*** EXCERPT PROVIDED ***
October 12, 2018
I got my first dose of Kadcyla today. It’s another targeted chemotherapy drug that is supposed to stop the cancer from growing and spreading. The previous two targeted chemotherapy drugs, Herceptin and Perjeta, clearly weren’t working for me. I’ll have this one every 3 weeks, just like the other two. I’ll have new CT and bone scans in December to make sure that it’s doing its job. If it’s not, we move to the next drug(s) in the line.
Whenever starting a new chemo drug, the protocol is to give it at about half the rate that it would normally be given in case there is a reaction to any part of it. Today’s dose took about an hour and a half. The Oncologist said that they would normally want to watch me for 90 minutes after, too, but because this is so similar to the Herceptin, she’d leave that up to them. Thankfully, there wasn’t an issue with it and they let me go home after it finished around 1:00 pm.
Kadcyla is essentially the same drug as Herceptin except that instead of just blocking a growth signal, it delivers a chemo to the cells directly to kill them rather than just keep them from growing any larger. The side effects, then, are more from the chemo it’s delivering than from the part that attaches itself to the cancer stem cells. I’m a little skeptical about this one because it’s a derivative of Herceptin. We don’t know why that didn’t work. Whether it was Herceptin not finding the cells and doing its thing or if my immune system is standing in its way or something else.
Because Kadcyla carries an actual chemo with it, I’ll have to go in for blood work every 3 weeks again, continue with quarterly echocardiograms and keep an eye on any bleeding problems like excessive bruising and bloody noses. I’ve tolerated most of these chemo drugs pretty well in the past. I am hoping and praying that this one doesn’t “break the camel’s back” so to speak, and start me down a road of dealing with whatever issues chemo’s done to me.
*** End of EXCERPT PROVIDED ***
- **TASKS TO PERFORM**:
• 1. According to the journal entry about starting Kadcyla, how often will the drug be given?
• 2. Continue the journal entry about starting Kadcyla from its last sentence.
*** EXTRACTED RECORDS ***
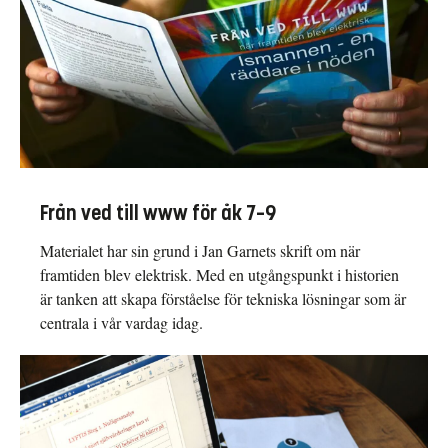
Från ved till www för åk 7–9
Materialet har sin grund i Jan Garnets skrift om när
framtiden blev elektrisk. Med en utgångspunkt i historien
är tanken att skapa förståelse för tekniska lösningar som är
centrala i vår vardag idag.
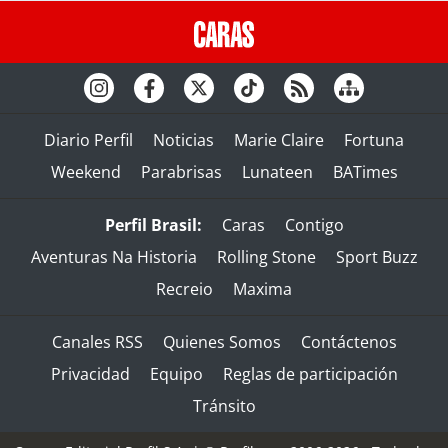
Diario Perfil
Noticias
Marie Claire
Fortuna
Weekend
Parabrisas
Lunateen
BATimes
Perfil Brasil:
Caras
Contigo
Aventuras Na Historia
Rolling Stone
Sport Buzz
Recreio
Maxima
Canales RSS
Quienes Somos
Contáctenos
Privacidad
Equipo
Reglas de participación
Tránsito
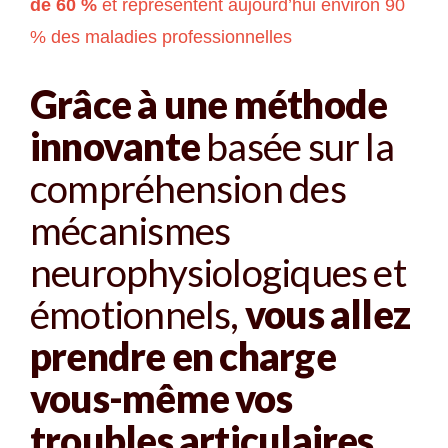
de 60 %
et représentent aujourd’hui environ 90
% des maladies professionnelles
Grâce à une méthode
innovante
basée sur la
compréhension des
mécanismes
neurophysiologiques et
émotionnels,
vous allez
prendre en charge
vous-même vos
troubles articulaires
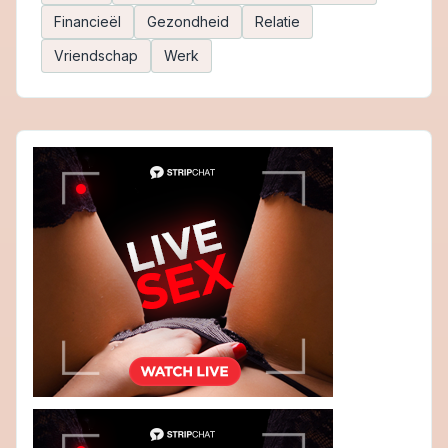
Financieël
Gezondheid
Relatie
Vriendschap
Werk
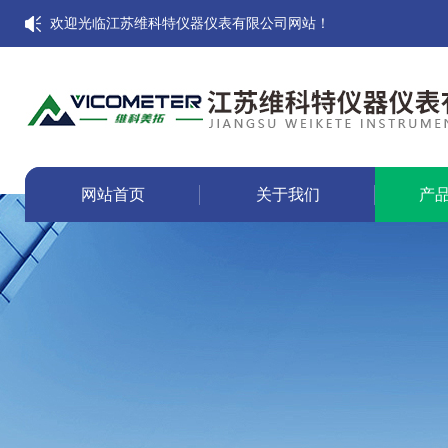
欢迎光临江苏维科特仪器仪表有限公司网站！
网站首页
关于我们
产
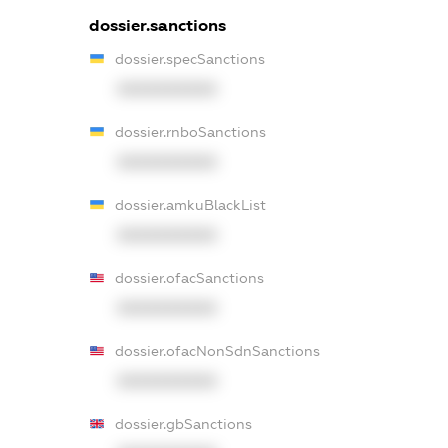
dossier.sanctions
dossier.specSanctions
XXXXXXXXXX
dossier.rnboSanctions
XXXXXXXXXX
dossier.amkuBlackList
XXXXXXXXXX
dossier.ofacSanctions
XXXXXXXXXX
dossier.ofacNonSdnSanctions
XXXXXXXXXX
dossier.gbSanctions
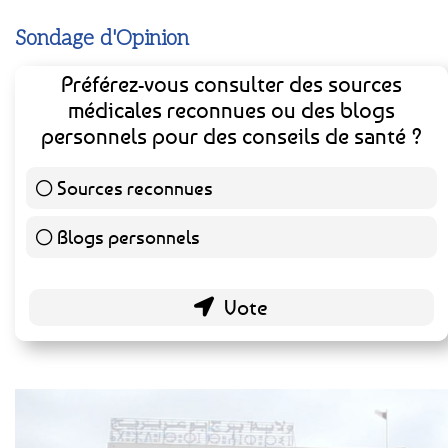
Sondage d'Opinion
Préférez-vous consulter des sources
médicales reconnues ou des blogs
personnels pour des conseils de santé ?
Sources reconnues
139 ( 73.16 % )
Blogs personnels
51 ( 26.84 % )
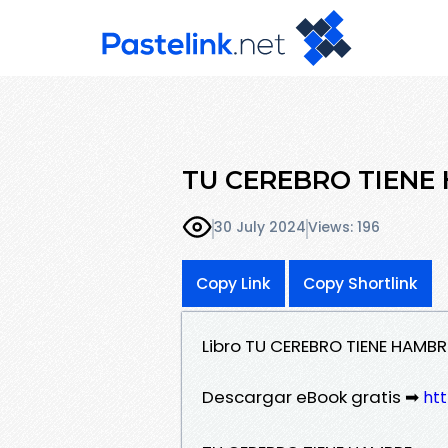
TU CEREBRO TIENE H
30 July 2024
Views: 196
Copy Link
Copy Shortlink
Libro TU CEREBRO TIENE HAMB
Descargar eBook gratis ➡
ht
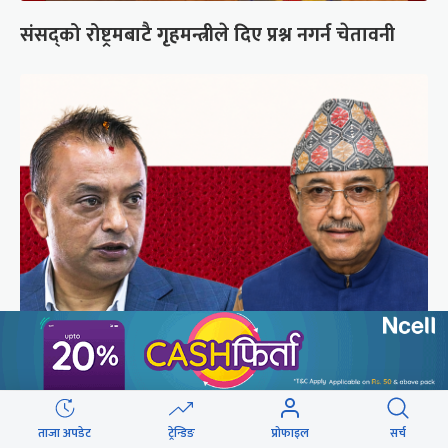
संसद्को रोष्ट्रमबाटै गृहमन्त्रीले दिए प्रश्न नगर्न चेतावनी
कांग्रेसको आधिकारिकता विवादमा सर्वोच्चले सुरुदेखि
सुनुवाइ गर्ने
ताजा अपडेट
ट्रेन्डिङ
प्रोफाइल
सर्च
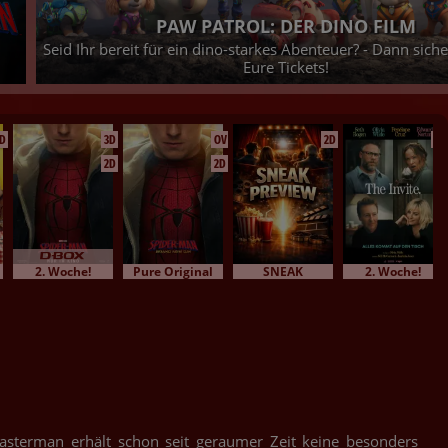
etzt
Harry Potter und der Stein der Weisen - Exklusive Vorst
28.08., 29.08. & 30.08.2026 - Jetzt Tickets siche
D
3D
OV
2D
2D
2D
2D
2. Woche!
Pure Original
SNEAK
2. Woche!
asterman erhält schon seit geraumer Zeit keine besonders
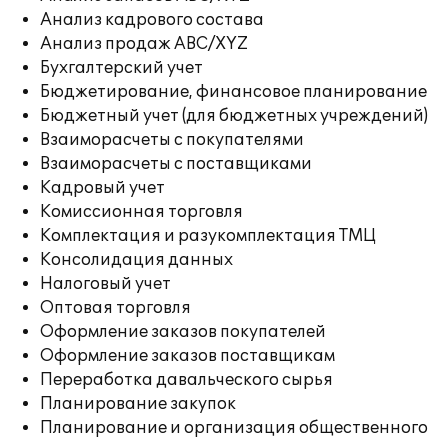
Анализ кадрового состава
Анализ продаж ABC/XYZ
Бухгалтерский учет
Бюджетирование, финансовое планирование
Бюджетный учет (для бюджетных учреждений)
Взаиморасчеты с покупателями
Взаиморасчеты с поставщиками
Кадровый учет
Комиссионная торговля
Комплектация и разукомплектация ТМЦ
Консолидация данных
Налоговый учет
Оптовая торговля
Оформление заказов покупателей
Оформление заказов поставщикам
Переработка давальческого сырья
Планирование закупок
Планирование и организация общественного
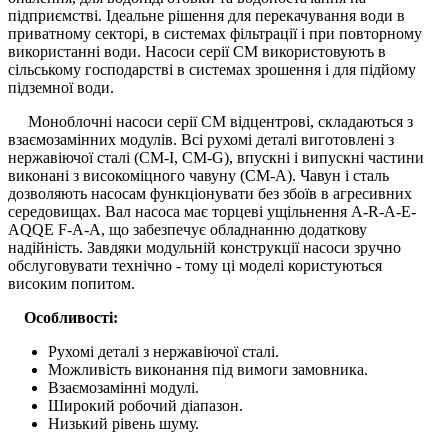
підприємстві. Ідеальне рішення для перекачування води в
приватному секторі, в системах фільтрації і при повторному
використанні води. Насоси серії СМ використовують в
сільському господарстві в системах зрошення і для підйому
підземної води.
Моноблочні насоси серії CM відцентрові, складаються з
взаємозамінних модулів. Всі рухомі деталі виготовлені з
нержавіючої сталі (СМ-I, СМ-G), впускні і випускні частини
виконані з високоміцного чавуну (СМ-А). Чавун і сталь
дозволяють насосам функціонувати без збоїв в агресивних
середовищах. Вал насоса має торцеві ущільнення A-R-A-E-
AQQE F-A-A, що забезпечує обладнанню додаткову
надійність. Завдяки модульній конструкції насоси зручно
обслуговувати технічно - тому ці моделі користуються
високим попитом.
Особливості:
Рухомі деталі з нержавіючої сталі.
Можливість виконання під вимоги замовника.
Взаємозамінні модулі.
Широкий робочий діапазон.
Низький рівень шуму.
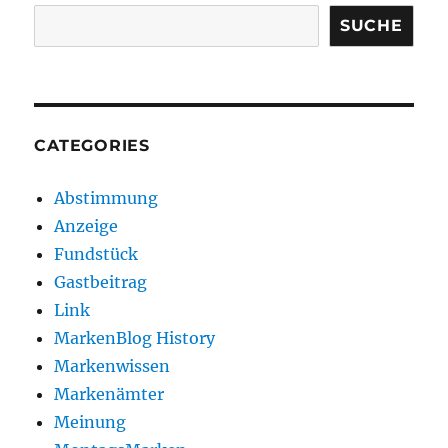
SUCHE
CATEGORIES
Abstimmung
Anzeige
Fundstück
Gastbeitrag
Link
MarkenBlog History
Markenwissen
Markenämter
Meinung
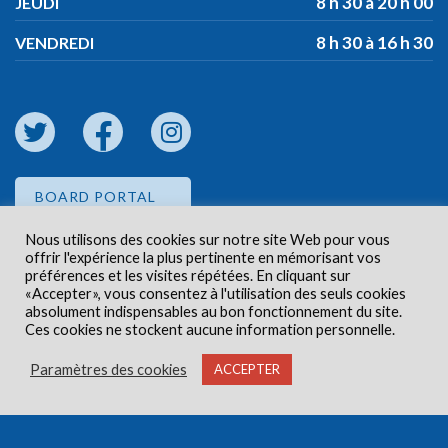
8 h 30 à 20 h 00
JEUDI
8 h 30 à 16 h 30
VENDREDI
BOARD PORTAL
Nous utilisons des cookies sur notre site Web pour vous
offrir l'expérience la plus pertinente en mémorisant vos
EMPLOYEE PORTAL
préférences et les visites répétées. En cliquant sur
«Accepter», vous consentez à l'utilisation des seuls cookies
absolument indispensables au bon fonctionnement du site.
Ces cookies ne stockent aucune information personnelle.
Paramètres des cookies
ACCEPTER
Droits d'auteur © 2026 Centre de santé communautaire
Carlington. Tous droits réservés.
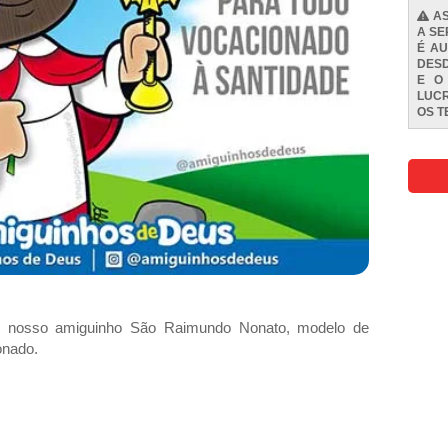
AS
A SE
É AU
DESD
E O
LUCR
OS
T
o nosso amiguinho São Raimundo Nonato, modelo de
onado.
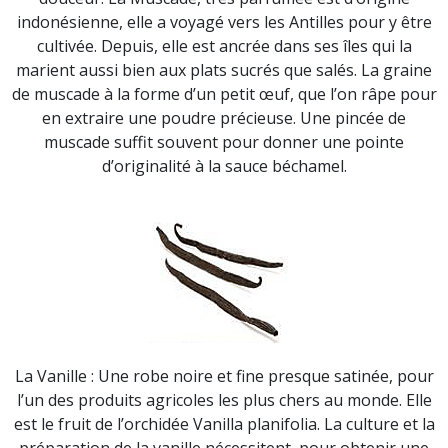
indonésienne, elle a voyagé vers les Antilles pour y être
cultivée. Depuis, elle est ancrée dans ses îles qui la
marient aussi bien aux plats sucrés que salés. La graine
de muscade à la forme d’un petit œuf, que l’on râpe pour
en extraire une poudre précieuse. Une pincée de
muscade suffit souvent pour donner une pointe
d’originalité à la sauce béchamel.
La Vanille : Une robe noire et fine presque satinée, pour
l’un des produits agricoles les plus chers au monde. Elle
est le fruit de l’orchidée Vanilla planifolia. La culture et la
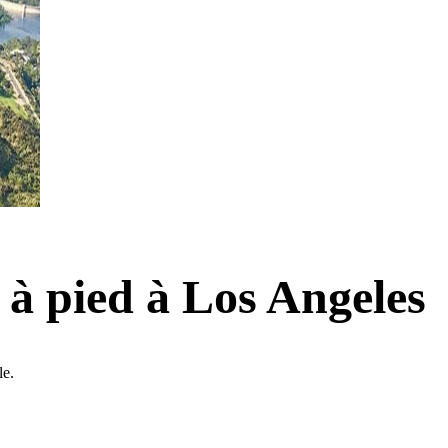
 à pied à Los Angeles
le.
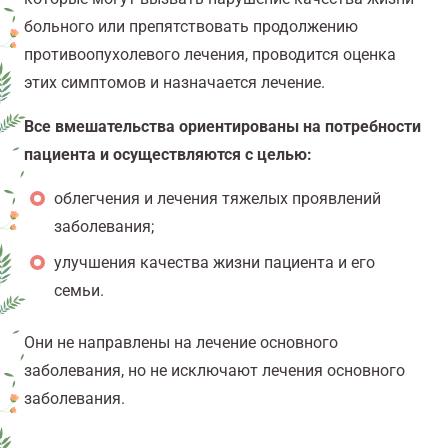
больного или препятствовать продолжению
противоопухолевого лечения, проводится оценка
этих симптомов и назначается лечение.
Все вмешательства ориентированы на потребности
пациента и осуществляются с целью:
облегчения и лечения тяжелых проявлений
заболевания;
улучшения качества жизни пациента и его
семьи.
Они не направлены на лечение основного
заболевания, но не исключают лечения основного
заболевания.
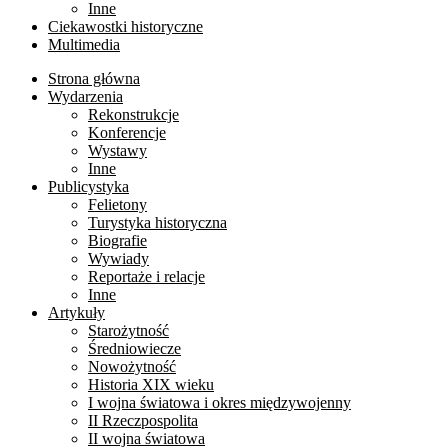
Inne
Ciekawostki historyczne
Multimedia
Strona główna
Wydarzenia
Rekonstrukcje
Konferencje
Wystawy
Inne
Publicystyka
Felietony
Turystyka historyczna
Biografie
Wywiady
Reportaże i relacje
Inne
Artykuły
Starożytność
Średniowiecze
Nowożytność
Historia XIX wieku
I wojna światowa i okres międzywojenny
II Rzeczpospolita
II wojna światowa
*** End of EXTRACTED RECORDS ***
- **EXERCISE ANSWERS**:
• 1. Every 3 weeks.

• 2.
I also had a meeting with one of the social workers today. I don’t recall off the top of my head if she’s one of those associated with the palliative care doctor or not. It doesn’t really matter. One of them mentioned that I could get taxi vouchers to get a ride home, so instead of spending $45 on a Lyft ride myself, I went back and asked for a taxi voucher. Getting the cab wasn’t that difficult or much more time consuming than requesting a Lyft. Interestingly enough, it was more expensive than the Lyft ride, and I didn’t feel all that safe heading home. The taxi driver took 5 or 6 personal calls on his cell phone the entire way home. I’ve not had a single Lyft driver yet take a call while doing a drive. I’m hoping that the program between the American Cancer Society and Lyft where they provide free rides to cancer patients gets to Seattle soon. They’re just so much more convenient than screwing with volunteers and vouchers.